There is something unique about the color purple: Our brain makes it up. So you might just call purple a pigment of our imagination. –Tammy Awtry, Science News Explores, Jan. 28, 2025
Purple is the sweetness of plums, the promise of spring in wild hyacinth, and the richness of royal robes. It’s my mother’s favorite color and the 2018 Pantone Color of the Year. But is it really just a pigment of our imagination? Yes, writes science reporter Tammy Awtry who marvels at “how the brain creates something beautiful when faced with a systems error.”
Although I confess to not deeply understanding the science behind this, I understand the basics. The backs of our eyes contain light-sensitive cells called cones, and this is where we perceive color. Most people have three cone types: red, green, and blue. Our cones don’t actually see color, but they do detect certain light wavelengths, long, mid, or short. Light enters our eyes, and when a combination of codes are activated, this, in turn, creates another code, which our brains translates as a color. Colors in the visible rainbow are created by single wavelengths of light stimulating a certain combination of cones. At the red end of the color spectrum, long wavelengths are at work, while at the blue end, short wavelengths operate. There is no spectrum color, however, created by combining long and short wavelengths. Purple, then, confuses our brains because it’s a mixture of long and short wavelengths. Amazingly, our brain’s response is to bend the visible spectrum–a straight line–into a circle, thereby placing blue and red directly next to each other and filling the gap between them with purple.
Colors that are visible in the spectrum are identified as spectral colors. Colors that are not are called nonspectral colors, for they’re uniquely created from combining a short and long wavelength. Purple, writes Awtry, “arises from a unique quirk of how we process light. And it’s a beautiful example of how our brains respond when faced with something out of the norm.”
Not to be confused with violet, which is more blue, purple is more reddish. It’s only visible naturally on birds, fish, and some plants. In the past, people could harvest just a small amount of Tyrian purple dye from a certain shellfish species, making purple a unique and highly valued hue. Writers and artists have long recognized purple’s magical qualities. Irish playwright and critic George Bernard Shaw believed purple was a hue “where fantasy and reality meet to create something extraordinary.” Artist Vincent Van Gogh claimed, “There’s a kind of magic in the purple shadows of dusk.” Purple may be a creation of our minds, but perhaps this has only heightened its allure.
For many, purple is synonymous with creativity, mysticism, and spirituality:
- “A purple world is one where art, poetry, and love collide.” – Edgar Allan Poe
- “Dive into the purple depths of your mind; that’s where genius lies.” – Leonardo da Vinci
- “Purple is the color of spirituality, connecting the earthly with the ethereal.” – Carl Jung
- “Nature always wears a hint of purple when it wants to speak to your soul.” – Ralph Waldo Emerson
- Purple flowers are nature’s whispers to dream.” – Georgia O’Keeffe
After reading this praise of purple, I think my mom was onto something. She embraced Spanish painter Pablo Picasso’s declaration that “[t]he world needs more purple – more creativity, passion, and a sense of wonder.”
There’s a special power inherent in purple, too. Fashion designer Coco Channel argued, “Purple is not just a color; it’s an attitude, a declaration of uniqueness.” Among utilitarian browns and grays and sweet pastels, purple “commands the room without saying a word” (Edith Wharton). Anne Morrow LIndbergh confessed that although she wanted to be “pure in heart,” she liked to wear her “purple dress.” Unabashedly, uniquely itself, purple announces, “Here I am.”
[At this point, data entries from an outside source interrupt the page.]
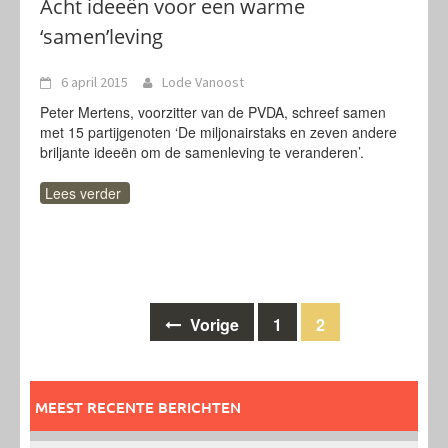
Acht ideeën voor een warme
‘samen’leving
6 april 2015
Lode Vanoost
Peter Mertens, voorzitter van de PVDA, schreef samen
met 15 partijgenoten ‘De miljonairstaks en zeven andere
briljante ideeën om de samenleving te veranderen’.
Lees verder
Berichten
Vorige
1
2
navigatie
MEEST RECENTE BERICHTEN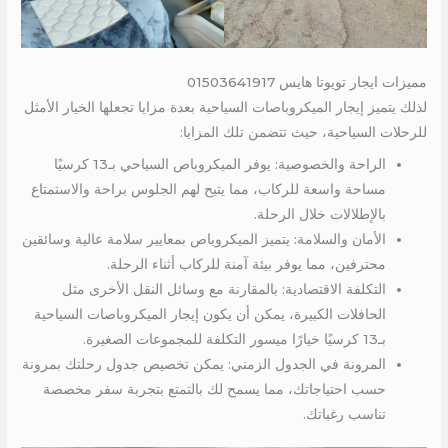
مميزات ايجار تويوتا هايس 01503641917
لذلك يتميز إيجار الميكروباصات السياحية بعدة مزايا تجعلها الخيار الأمثل
للرحلات السياحية، حيث تتضمن تلك المزايا:
الراحة والخصوصية: يوفر الميكروباص السياحي بـ13 كرسيًا
مساحة واسعة للركاب، مما يتيح لهم الجلوس براحة والاستمتاع
بالإطلالات خلال الرحلة.
الأمان والسلامة: يتميز الميكروباص بمعايير سلامة عالية وسائقين
محترفين، مما يوفر بيئة آمنة للركاب أثناء الرحلة.
التكلفة الاقتصادية: بالمقارنة مع وسائل النقل الأخرى مثل
الحافلات الكبيرة، يمكن أن يكون إيجار الميكروباصات السياحية
بـ13 كرسيًا خيارًا ميسور التكلفة للمجموعات الصغيرة.
المرونة في الجدول الزمني: يمكن تخصيص جدول رحلتك بمرونة
حسب احتياجاتك، مما يسمح لك بالتمتع بتجربة سفر مخصصة
تناسب رغباتك.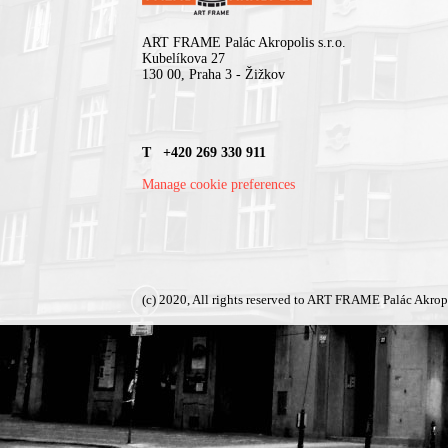
ART FRAME Palác Akropolis s.r.o.
Kubelíkova 27
130 00, Praha 3 - Žižkov
T +420 269 330 911
Manage cookie preferences
(c) 2020, All rights reserved to ART FRAME Palác Akrop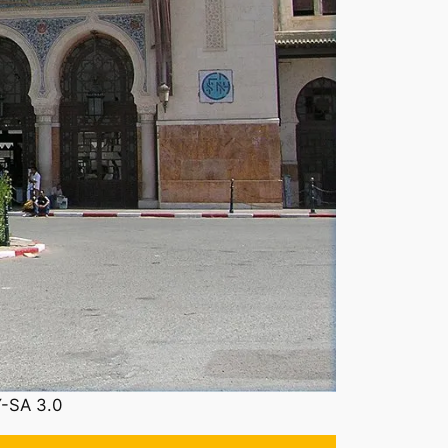
Y-SA 3.0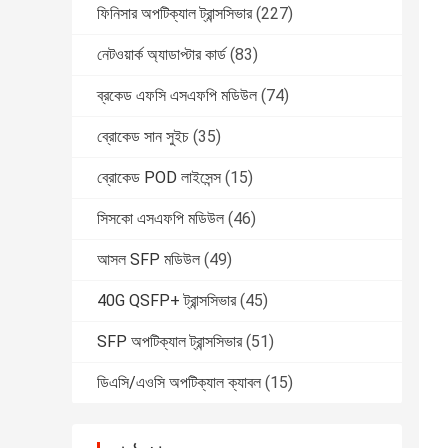
ফিনিসার অপটিক্যাল ট্রান্সসিভার
(227)
নেটওয়ার্ক অ্যাডাপ্টার কার্ড
(83)
ব্রকেড এফসি এসএফপি মডিউল
(74)
ব্রোকেড সান সুইচ
(35)
ব্রোকেড POD লাইসেন্স
(15)
সিসকো এসএফপি মডিউল
(46)
আসল SFP মডিউল
(49)
40G QSFP+ ট্রান্সসিভার
(45)
SFP অপটিক্যাল ট্রান্সসিভার
(51)
ডিএসি/এওসি অপটিক্যাল ক্যাবল
(15)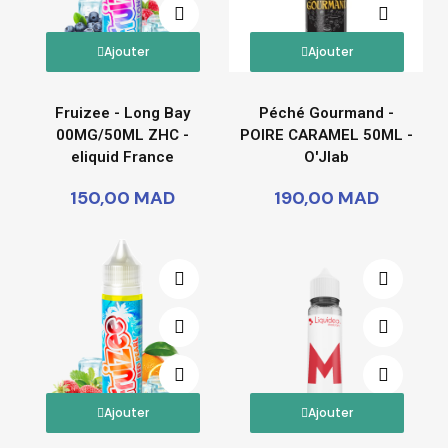
Ajouter
Ajouter
Fruizee - Long Bay
Péché Gourmand -
00MG/50ML ZHC -
POIRE CARAMEL 50ML -
eliquid France
O'Jlab
150,00 MAD
190,00 MAD
Ajouter
Ajouter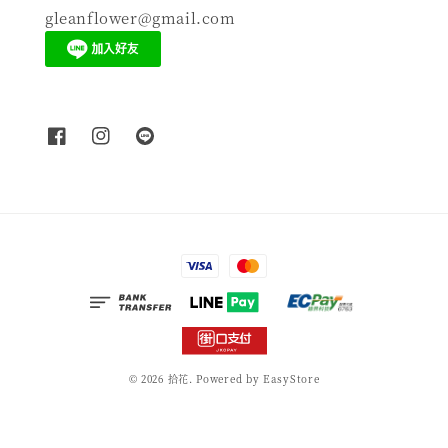
gleanflower@gmail.com
© 2026 拾花. Powered by
EasyStore
服務條款
|
隱私政策
|
退款政策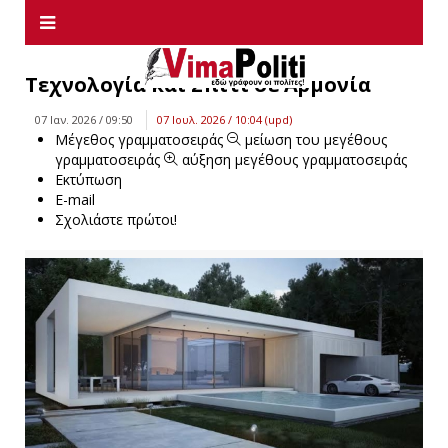
Τεχνολογία και Σπίτι σε Αρμονία
07 Ιαν. 2026 / 09:50
07 Ιουλ. 2026 / 10:04 (upd)
Μέγεθος γραμματοσειράς
μείωση του μεγέθους
γραμματοσειράς
αύξηση μεγέθους γραμματοσειράς
Εκτύπωση
E-mail
Σχολιάστε πρώτοι!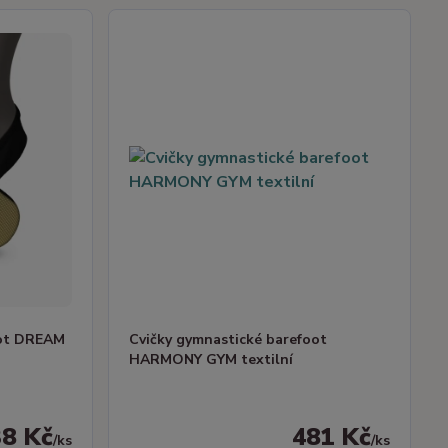
oot DREAM
Cvičky gymnastické barefoot
HARMONY GYM textilní
38 Kč
481 Kč
/
ks
/
ks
I think I’m genetically predisposed to color. As a child, I remember my granddad looking up into the summer sky and exclaiming, “Sky-blue-pink!” His brain was gloriously bending the color spectrum and filling the gaps to create new colors. I was the lucky recipient of some seriously good color genes. Since I received my first box of Crayola crayons, I’ve lived and breathed color. I loved the individual crayon names. I especially loved the big boxes with complete rows of various shades of primary and secondary colors. For years, I treasured my favorite colors, using my periwinkle and robin’s egg blue sparingly to prolong their lives. Even today, I find myself magnetically drawn to paint sections in home improvement stores and often stand transfixed before their neat rows of color samples. In another life, I might’ve been a paint mixer, reveling in the hallelujah moment when I opened a paint can to reveal the final color. Or maybe if our brains hadn’t made up purple, I might’ve been its creator, devoting my life to extolling its virtue and nominating my mom as its chief ambassador!
So here’s to purple, a splendid pigment of our imagination. Here’s to the incredible brain and its ability to “respond when faced with something out of the norm.” And lest you fail to take purple seriously, think twice. In Alice Walker’s 1983 Pulitzer Prize winning novel, The Color Purple, she cautions: “I think it pisses God off if you walk by the color purple in a field somewhere and don’t notice it.”